There are different ways to define your clock. No matter how you do it, the key is that you use the same one for the calibration of your model to market data and for pricing.
Consider for example the Black-Scholes model. When calibrating the model to the market prices of European plain vanilla options, you obtain the generally strike and time-to-maturity dependent implied volatility $\sigma_{\text{IV}}(T, K)$.
Now let $f: \mathbb{R}_+ \rightarrow \mathbb{R}_+$ be a non-decreasing function that that maps actual time into trading time. To get the intuition think of it as mapping a maturity instant into a year fraction - so something similar to the day counter that you refer to in your question.
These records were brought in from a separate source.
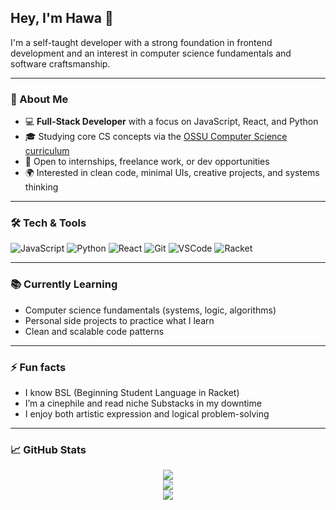 ## Hey, I'm Hawa 👋

I'm a self-taught developer with a strong foundation in frontend development and an interest in computer science fundamentals and software craftsmanship.

---

### 💼 About Me
- 💻 **Full-Stack Developer** with a focus on JavaScript, React, and Python  
- 🎓 Studying core CS concepts via the [OSSU Computer Science curriculum](https://github.com/ossu/computer-science)  
- 🌱 Open to internships, freelance work, or dev opportunities  
- 🌍 Interested in clean code, minimal UIs, creative projects, and systems thinking  

---

### 🛠 Tech & Tools

![JavaScript](https://img.shields.io/badge/-JavaScript-F7DF1E?style=flat&logo=javascript&logoColor=000)
![Python](https://img.shields.io/badge/-Python-3776AB?style=flat&logo=python&logoColor=white)
![React](https://img.shields.io/badge/-React-61DAFB?style=flat&logo=react&logoColor=000)
![Git](https://img.shields.io/badge/-Git-F05032?style=flat&logo=git&logoColor=white)
![VSCode](https://img.shields.io/badge/-VSCode-007ACC?style=flat&logo=visual-studio-code&logoColor=white)
![Racket](https://img.shields.io/badge/Racket-BSL-bluestyle=flat&logo=data:image/svg+xml;base64,PHN2ZyB3aWR0aD0iNDgiIGhlaWdodD0iNDgiIHZpZXdCb3g9IjAgMCA1NiA1NiIgZmlsbD0ibm9uZSIgeG1sbnM9Imh0dHA6Ly93d3cudzMub3JnLzIwMDAvc3ZnIj48L3N2Zz4=)

---

### 📚 Currently Learning
- Computer science fundamentals (systems, logic, algorithms)
- Personal side projects to practice what I learn
- Clean and scalable code patterns

---

### ⚡ Fun facts
- I know BSL (Beginning Student Language in Racket)
- I’m a cinephile and read niche Substacks in my downtime
- I enjoy both artistic expression and logical problem-solving

---

### 📈 GitHub Stats

<p align="center">
  <img src="https://github-readme-stats.vercel.app/api?username=HawaJeme&show_icons=true&theme=default&hide_title=true" />
  <br/>
  <img src="https://github-readme-streak-stats.herokuapp.com?user=HawaJeme&theme=default" />
  <br/>
  <img src="https://github-readme-stats.vercel.app/api/top-langs/?username=HawaJeme&layout=compact&theme=default" />
</p>

<!-- You can customize the theme to match your vibe: "radical", "dark", "gruvbox", etc. -->

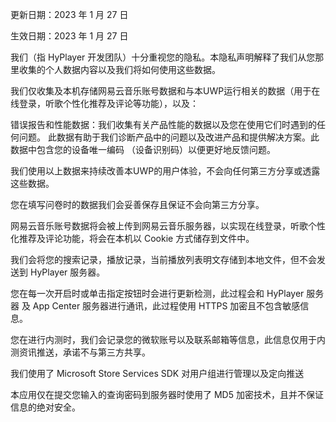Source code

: 更新日期：2023 年 1 月 27 日

生效日期：2023 年 1 月 27 日

我们（指 HyPlayer 开发团队）十分重视您的隐私。本隐私声明解释了我们从您那里收集的个人数据内容以及我们将如何使用这些数据。

我们仅收集及本机存储网易云音乐账号数据和与本UWP运行相关的数据（用于在线登录，听歌个性化推荐及评论等功能），以及：

错误报告和性能数据：我们收集有关产品性能的数据以及您在使用它们时遇到的任何问题。 此数据有助于我们诊断产品中的问题以及改进产品和提供解决方案。此数据中包含您的设备唯一编码 （设备识别码）以便更好地反馈问题。

我们使用以上数据来持续改善本UWP的用户体验，不会向任何第三方分享或透露这些数据。

您在填写问卷时的数据我们会妥善保存且保证不会向第三方分享。

网易云音乐账号数据将会被上传到网易云音乐服务器，以实现在线登录，听歌个性化推荐及评论功能，将会在本机以 Cookie 方式储存到文件中。

我们会将您的搜索记录，播放记录，当前播放列表明文存储到本地文件，但不会发送到 HyPlayer 服务器。

您在每一次开启时或单击指定按钮时会进行更新检测，此过程会和 HyPlayer 服务器 及 App Center 服务器进行通讯，此过程使用 HTTPS 加密且不包含敏感信息。

您在进行内测时，我们会记录您的微软账号以及联系邮箱等信息，此信息仅用于内测资讯推送，承诺不与第三方共享。

我们使用了 Microsoft Store Services SDK 对用户组进行管理以及定向推送

本应用仅在提交您输入的查询密码到服务器时使用了 MD5 加密技术，且并不保证信息的绝对安全。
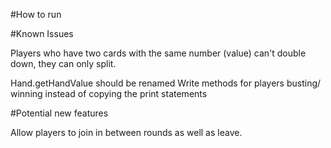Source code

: #How to run



#Known Issues

Players who have two cards with the same number (value) can't double down, they can only split.

Hand.getHandValue should be renamed
Write methods for players busting/ winning instead of copying the print statements


#Potential new features

Allow players to join in between rounds as well as leave.
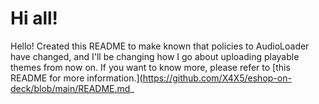 # Hi all!
Hello! Created this README to make known that policies to AudioLoader have changed, and I'll be changing how I go about uploading playable themes from now on. If you want to know more, please refer to [this README for more information.](https://github.com/X4X5/eshop-on-deck/blob/main/README.md_
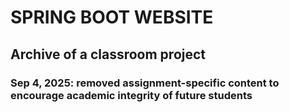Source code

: # SPRING BOOT WEBSITE
##  Archive of a classroom project

### Sep 4, 2025: removed assignment-specific content to encourage academic integrity of future students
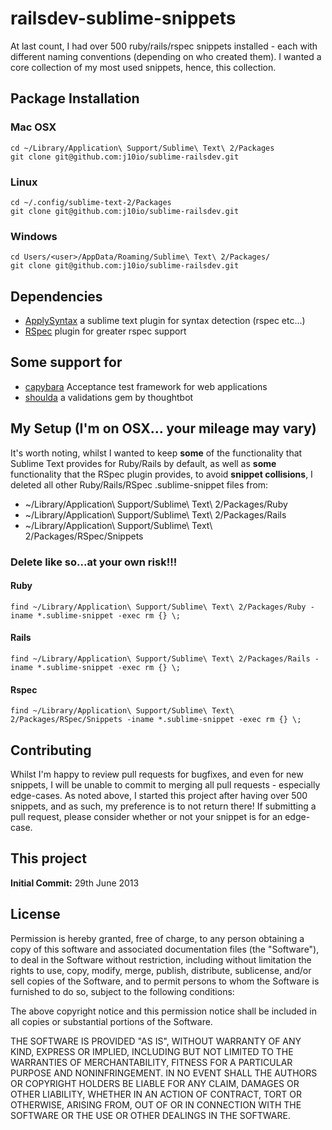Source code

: # railsdev-sublime-snippets
At last count, I had over 500 ruby/rails/rspec snippets installed - each with different naming conventions (depending on who created them). I wanted a core collection of my most used snippets, hence, this collection.

## Package Installation

### Mac OSX
    cd ~/Library/Application\ Support/Sublime\ Text\ 2/Packages
    git clone git@github.com:j10io/sublime-railsdev.git
### Linux
    cd ~/.config/sublime-text-2/Packages
    git clone git@github.com:j10io/sublime-railsdev.git
### Windows
    cd Users/<user>/AppData/Roaming/Sublime\ Text\ 2/Packages/
    git clone git@github.com:j10io/sublime-railsdev.git

## Dependencies

 * [ApplySyntax](https://github.com/facelessuser/ApplySyntax) a sublime text plugin for syntax detection (rspec etc...)
 * [RSpec](https://github.com/SublimeText/RSpec) plugin for greater rspec support

## Some support for
 * [capybara](https://github.com/jnicklas/capybara) Acceptance test framework for web applications
 * [shoulda](https://github.com/thoughtbot/shoulda) a validations gem by thoughtbot
 
## My Setup (I'm on OSX... your mileage may vary)

It's worth noting, whilst I wanted to keep **some** of the functionality that Sublime Text provides for Ruby/Rails by default, as well as **some** functionality that the RSpec plugin provides, to avoid **snippet collisions**, I deleted all other Ruby/Rails/RSpec .sublime-snippet files from:

 * ~/Library/Application\ Support/Sublime\ Text\ 2/Packages/Ruby
 * ~/Library/Application\ Support/Sublime\ Text\ 2/Packages/Rails
 * ~/Library/Application\ Support/Sublime\ Text\ 2/Packages/RSpec/Snippets

### Delete like so...at your own risk!!!
#### Ruby
    find ~/Library/Application\ Support/Sublime\ Text\ 2/Packages/Ruby -iname *.sublime-snippet -exec rm {} \;
#### Rails
    find ~/Library/Application\ Support/Sublime\ Text\ 2/Packages/Rails -iname *.sublime-snippet -exec rm {} \;
#### Rspec
    find ~/Library/Application\ Support/Sublime\ Text\ 2/Packages/RSpec/Snippets -iname *.sublime-snippet -exec rm {} \;


## Contributing
Whilst I'm happy to review pull requests for bugfixes, and even for new snippets, I will be unable to commit to merging all pull requests - especially edge-cases. As noted above, I started this project after having over 500 snippets, and as such, my preference is to not return there! If submitting a pull request, please consider whether or not your snippet is for an edge-case.

## This project
**Initial Commit:** 29th June 2013

## License

Permission is hereby granted, free of charge, to any person obtaining a copy of this software and associated documentation files (the "Software"), to deal in the Software without restriction, including without limitation the rights to use, copy, modify, merge, publish, distribute, sublicense, and/or sell copies of the Software, and to permit persons to whom the Software is furnished to do so, subject to the following conditions:

The above copyright notice and this permission notice shall be included in all copies or substantial portions of the Software.

THE SOFTWARE IS PROVIDED "AS IS", WITHOUT WARRANTY OF ANY KIND, EXPRESS OR IMPLIED, INCLUDING BUT NOT LIMITED TO THE WARRANTIES OF MERCHANTABILITY, FITNESS FOR A PARTICULAR PURPOSE AND NONINFRINGEMENT. IN NO EVENT SHALL THE AUTHORS OR COPYRIGHT HOLDERS BE LIABLE FOR ANY CLAIM, DAMAGES OR OTHER LIABILITY, WHETHER IN AN ACTION OF CONTRACT, TORT OR OTHERWISE, ARISING FROM, OUT OF OR IN CONNECTION WITH THE SOFTWARE OR THE USE OR OTHER DEALINGS IN THE SOFTWARE.
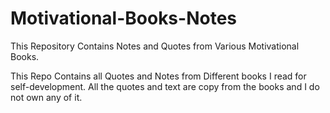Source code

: # Motivational-Books-Notes

This Repository Contains Notes and Quotes from Various Motivational Books.

This Repo Contains all Quotes and Notes from Different books I read for self-development. All the quotes and text are copy from the books and I do not own any of it.

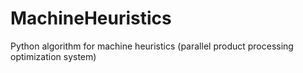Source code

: # MachineHeuristics
Python algorithm for machine heuristics (parallel product processing optimization system)
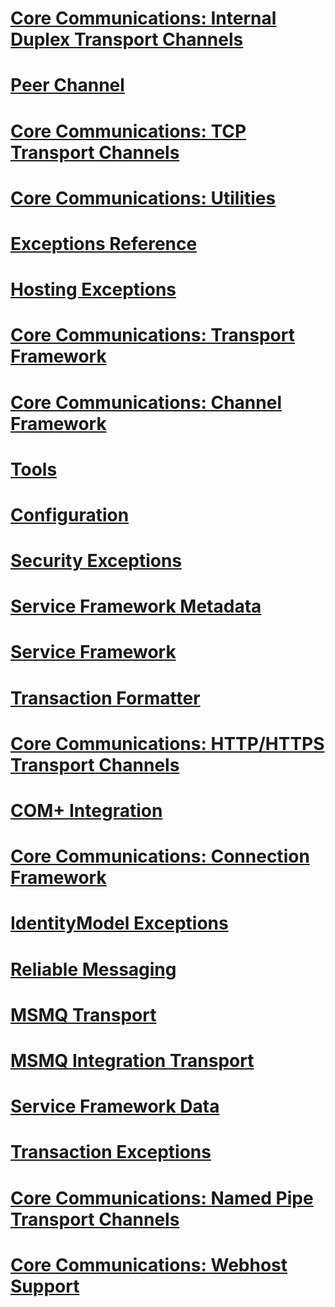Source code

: # [Core Communications: Internal Duplex Transport Channels](core-communications-internal-duplex-transport-channels.md)
# [Peer Channel](peer-channel.md)
# [Core Communications: TCP Transport Channels](core-communications-tcp-transport-channels.md)
# [Core Communications: Utilities](core-communications-utilities.md)
# [Exceptions Reference](exceptions-reference.md)
# [Hosting Exceptions](hosting-exceptions.md)
# [Core Communications: Transport Framework](core-communications-transport-framework.md)
# [Core Communications: Channel Framework](core-communications-channel-framework.md)
# [Tools](tools.md)
# [Configuration](configuration.md)
# [Security Exceptions](security-exceptions.md)
# [Service Framework Metadata](service-framework-metadata.md)
# [Service Framework](service-framework.md)
# [Transaction Formatter](transaction-formatter.md)
# [Core Communications: HTTP/HTTPS Transport Channels](core-communications-http-https-transport-channels.md)
# [COM+ Integration](com-integration.md)
# [Core Communications: Connection Framework](core-communications-connection-framework.md)
# [IdentityModel Exceptions](identitymodel-exceptions.md)
# [Reliable Messaging](reliable-messaging.md)
# [MSMQ Transport](msmq-transport.md)
# [MSMQ Integration Transport](msmq-integration-transport.md)
# [Service Framework Data](service-framework-data.md)
# [Transaction Exceptions](transaction-exceptions.md)
# [Core Communications: Named Pipe Transport Channels](core-communications-named-pipe-transport-channels.md)
# [Core Communications: Webhost Support](core-communications-webhost-support.md)

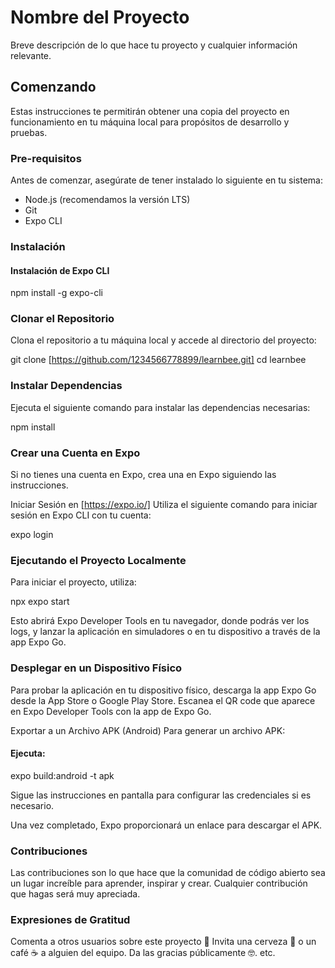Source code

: # Nombre del Proyecto

Breve descripción de lo que hace tu proyecto y cualquier información relevante.

## Comenzando

Estas instrucciones te permitirán obtener una copia del proyecto en funcionamiento en tu máquina local para propósitos de desarrollo y pruebas.

### Pre-requisitos

Antes de comenzar, asegúrate de tener instalado lo siguiente en tu sistema:

- Node.js (recomendamos la versión LTS)
- Git
- Expo CLI

### Instalación

#### Instalación de Expo CLI

npm install -g expo-cli

### Clonar el Repositorio

Clona el repositorio a tu máquina local y accede al directorio del proyecto:

git clone [https://github.com/1234566778899/learnbee.git]
cd learnbee

### Instalar Dependencias

Ejecuta el siguiente comando para instalar las dependencias necesarias:

npm install

### Crear una Cuenta en Expo

Si no tienes una cuenta en Expo, crea una en Expo siguiendo las instrucciones.

Iniciar Sesión en [https://expo.io/]
Utiliza el siguiente comando para iniciar sesión en Expo CLI con tu cuenta:

expo login

### Ejecutando el Proyecto Localmente
Para iniciar el proyecto, utiliza:

npx expo start

Esto abrirá Expo Developer Tools en tu navegador, donde podrás ver los logs, y lanzar la aplicación en simuladores o en tu dispositivo a través de la app Expo Go.

### Desplegar en un Dispositivo Físico

Para probar la aplicación en tu dispositivo físico, descarga la app Expo Go desde la App Store o Google Play Store. Escanea el QR code que aparece en Expo Developer Tools con la app de Expo Go.

Exportar a un Archivo APK (Android)
Para generar un archivo APK:

#### Ejecuta:

expo build:android -t apk

Sigue las instrucciones en pantalla para configurar las credenciales si es necesario.

Una vez completado, Expo proporcionará un enlace para descargar el APK.

### Contribuciones

Las contribuciones son lo que hace que la comunidad de código abierto sea un lugar increíble para aprender, inspirar y crear. Cualquier contribución que hagas será muy apreciada.

### Expresiones de Gratitud
Comenta a otros usuarios sobre este proyecto 📢
Invita una cerveza 🍺 o un café ☕ a alguien del equipo.
Da las gracias públicamente 🤓.
etc.
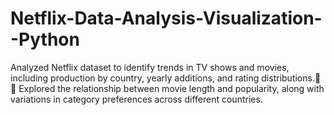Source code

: # Netflix-Data-Analysis-Visualization--Python
Analyzed Netflix dataset to identify trends in TV shows and movies, including production by country, yearly additions, and  rating distributions.   Explored the relationship between movie length and popularity, along with variations in category preferences across  different countries.
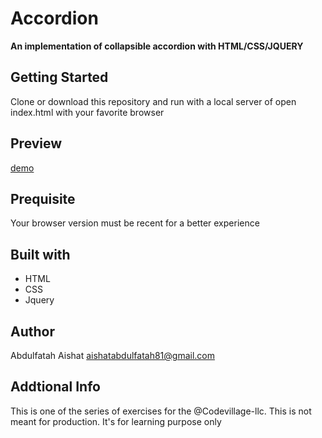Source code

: # Accordion

**An implementation of collapsible accordion with HTML/CSS/JQUERY**

## Getting Started
Clone or download this repository and run with a local server of open index.html with your favorite browser
 

## Preview
[demo](https://jqueryaccordion.netlify.app/)

## Prequisite
Your browser version must be recent for a better experience
## Built with
- HTML
- CSS
- Jquery
## Author
Abdulfatah Aishat aishatabdulfatah81@gmail.com 
## Addtional Info
This is one of the series of exercises for the @Codevillage-llc.
This is not meant for production. It's for learning purpose only

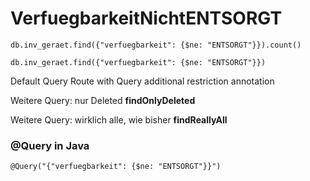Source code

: VerfuegbarkeitNichtENTSORGT
===========================

`db.inv_geraet.find({"verfuegbarkeit": {$ne: "ENTSORGT"}}).count()`

`db.inv_geraet.find({"verfuegbarkeit": {$ne: "ENTSORGT"}})`


Default Query Route with Query additional restriction annotation

Weitere Query: nur Deleted **findOnlyDeleted**

Weitere Query: wirklich alle, wie bisher **findReallyAll**


###  @Query in Java
`@Query("{"verfuegbarkeit": {$ne: "ENTSORGT"}}")`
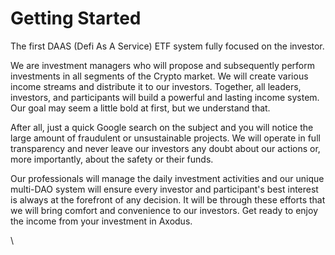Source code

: # Getting Started

The first DAAS (Defi As A Service) ETF system fully focused on the investor.

We are investment managers who will propose and subsequently perform investments in all segments of the Crypto market. We will create various income streams and distribute it to our investors. Together, all leaders, investors, and participants will build a powerful and lasting income system. Our goal may seem a little bold at first, but we understand that.

&#x20;

After all, just a quick Google search on the subject and you will notice the large amount of fraudulent or unsustainable projects. We will operate in full transparency and never leave our investors any doubt about our actions or, more importantly, about the safety or their funds.

Our professionals will manage the daily investment activities and our unique multi-DAO system will ensure every investor and participant's best interest is always at the forefront of any decision. It will be through these efforts that we will bring comfort and convenience to our investors. Get ready to enjoy the income from your investment in Axodus.

\
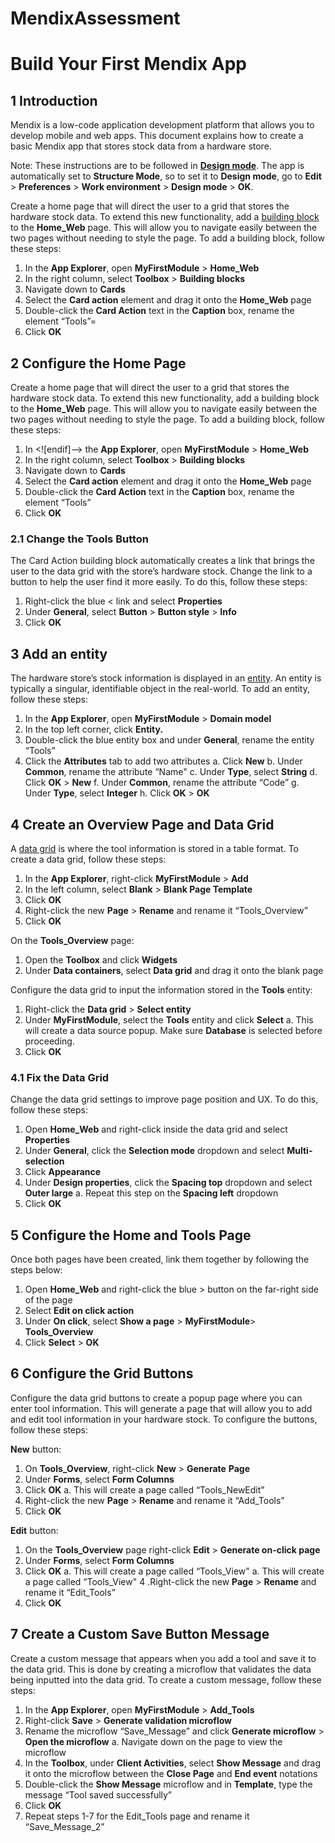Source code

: # MendixAssessment

# Build Your First Mendix App

## 1  Introduction
Mendix is a low-code application development platform that allows you to develop mobile and web apps. This document explains how to create a basic Mendix app that stores stock data from a hardware store.

Note: These instructions are to be followed in [**Design mode**](https://docs.mendix.com/refguide/page/#design-mode). The app is automatically set to **Structure Mode**, so to set it to **Design mode**, go to **Edit** > **Preferences** > **Work environment** > **Design mode** > **OK**.

Create a home page that will direct the user to a grid that stores the hardware stock data. To extend this new functionality, add a [building block](https://docs.mendix.com/refguide/building-block/) to the **Home_Web** page. This will allow you to navigate easily between the two pages without needing to style the page. To add a building block, follow these steps:

1. In the **App Explorer**, open **MyFirstModule** > **Home_Web**
2. In the right column, select **Toolbox** > **Building blocks**
3. Navigate down to **Cards**
4. Select the **Card action** element  and drag it onto the **Home_Web** page
5. Double-click the **Card Action** text in the **Caption** box, rename the element “Tools”=
6. Click **OK**

## 2  Configure the Home Page
Create a home page that will direct the user to a grid that stores the hardware stock data. To extend this new functionality, add a building block to the **Home_Web** page. This will allow you to navigate easily between the two pages without needing to style the page. To add a building block, follow these steps:

1. In <![endif]--> the **App Explorer**, open **MyFirstModule** > **Home_Web**
2. In the right column, select **Toolbox** > **Building blocks**
3. Navigate down to **Cards**
4. Select the **Card action** element  and drag it onto the **Home_Web** page
5. Double-click the **Card Action** text in the **Caption** box, rename the element “Tools”
6. Click **OK**

### 2.1 Change the Tools Button
The Card Action building block automatically creates a link that brings the user to the data grid with the store’s hardware stock. Change the link to a button to help the user find it more easily. To do this, follow these steps:

1.	Right-click the blue < link and select **Properties**
2.	Under **General**, select **Button** > **Button style** > **Info**
3.	Click **OK**

## 3  Add an entity
The hardware store’s stock information is displayed in an [entity](https://docs.mendix.com/refguide/entities/). An entity is typically a singular, identifiable object in the real-world. To add an entity, follow these steps:

1. In the **App Explorer**, open **MyFirstModule** > **Domain model**
2. In the top left corner, click **Entity.**
3. Double-click the blue entity box and under **General**, rename the entity “Tools”
4. Click the **Attributes** tab to add two attributes
a. Click **New**
b.  Under **Common**, rename the attribute “Name"
c. Under **Type**, select **String** 
d. Click **OK** > **New**
f. Under **Common**, rename the attribute “Code”
g. Under **Type**, select **Integer**
h. Click **OK** > **OK**

## 4  Create an Overview Page and Data Grid
A [data grid](https://docs.mendix.com/refguide/data-grid/) is where the tool information is stored in a table format. To create a data grid, follow these steps:

1.  In the **App Explorer**, right-click **MyFirstModule** > **Add**
2.  In the left column, select **Blank** > **Blank Page Template**
3.  Click **OK**
4. Right-click the new **Page** > **Rename** and rename it “Tools_Overview”
5.  Click **OK**

On the **Tools_Overview** page:

1. Open the **Toolbox** and click **Widgets**
2. Under **Data containers**, select **Data grid** and drag it onto the blank page

Configure the data grid to input the information stored in the **Tools** entity:

1. Right-click the **Data grid** > **Select entity**
2. Under **MyFirstModule**, select the **Tools** entity and click **Select**
a. This will create a data source popup. Make sure **Database** is selected before proceeding.
3. Click **OK**

### 4.1 Fix the Data Grid 
Change the data grid settings to improve page position and UX. To do this, follow these steps:

1.	Open **Home_Web** and right-click inside the data grid and select **Properties**
2.	Under **General**, click the **Selection mode** dropdown and select **Multi-selection**
3.	Click **Appearance**
4.	Under **Design properties**, click the **Spacing top** dropdown and select **Outer large**
a.	 Repeat this step on the **Spacing left** dropdown
5.	Click **OK**

## 5  Configure the Home and Tools Page
 
Once both pages have been created, link them together by following the steps below:
1. Open **Home_Web** and right-click the blue > button on the far-right side of the page
2. Select **Edit on click action**
3. Under **On click**, select **Show a page** > **MyFirstModule**> **Tools_Overview**
4. Click **Select** > **OK**

## 6  Configure the Grid Buttons  
Configure the data grid buttons to create a popup page where you can enter tool information. This will generate a page that will allow you to add and edit tool information in your hardware stock. To configure the buttons, follow these steps:

**New** button:

1. On **Tools_Overview**, right-click **New** > **Generate** **Page**
2. Under **Forms**, select **Form Columns**
3. Click **OK**
a. This will create a page called “Tools_NewEdit”
4. Right-click the new **Page** > **Rename** and rename it “Add_Tools”
5. Click **OK**

**Edit** button:

1. On the **Tools_Overview** page right-click **Edit** > **Generate on-click page**
2. Under **Forms**, select **Form Columns**
3.  Click **OK**
    a. This will create a page called “Tools_View"
a. This will create a page called “Tools_View"
4 .Right-click the new **Page** > **Rename** and rename it “Edit_Tools”
5. Click **OK**

## 7  Create a Custom Save Button Message 
Create a custom message that appears when you add a tool and save it to the data grid. This is done by creating a microflow that validates the data being inputted into the data grid. To create a custom message, follow these steps:

1. In the **App Explorer**, open **MyFirstModule** > **Add_Tools**
2. Right-click **Save** > **Generate validation microflow**
3. Rename the microflow “Save_Message” and click **Generate microflow** > **Open the microflow**
a. Navigate down on the page to view the microflow
4. In the **Toolbox**, under **Client Activities**, select **Show Message** and drag it onto the microflow between the **Close Page** and **End event** notations
5. Double-click the **Show Message** microflow and in **Template**, type the message “Tool saved successfully”
6. Click **OK**
7. Repeat steps 1-7 for the Edit_Tools page and rename it “Save_Message_2”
To not overcomplicate things, lets for the moment assume that rates are zero, i.e. $r = 0$. You can then write the Black-Scholes formula in terms of the clock as
\begin{equation}
V_0 = \phi \left\{ S_0 \mathcal{N} \left( \phi d_+ \right) - K \mathcal{N} \left( \phi d_- \right) \right\},
\end{equation}
where
\begin{equation}
d_\pm = \frac{1}{\sigma \sqrt{f(T)}} \left( \ln \left( \frac{S_0}{K} \right) \pm \frac{1}{2} \sigma^2 f(T) \right)
\end{equation}
and $\phi \in \{ -1, +1 \}$ indicates a put or call option. The diffusion coefficient $\sigma$ never appears alone but only as the total volatility-to-maturity $\sigma \sqrt{f(t)}$. Using the trading time clock, you immediately see that different choices for $f$ yield different implied volatilities.
In the real world, you model $f$ to incorporate things like weekends and special events like earning announcements or macroeconomic news. Again - the key is to be consistent in calibration and pricing. A well-defined clock allows you to obtain implied volatilities that are relatively stable as time passes.
When you directly receive implied volatility quotes instead of prices from a data vendor, it is crucial to know under which clock (usually a day count convention) these were computed.
As a reference for further reading: See Chapters 4.3 and 4.4 in Clark (2011) "Foreign Exchange Option Pricing - A Practitioner's Guide".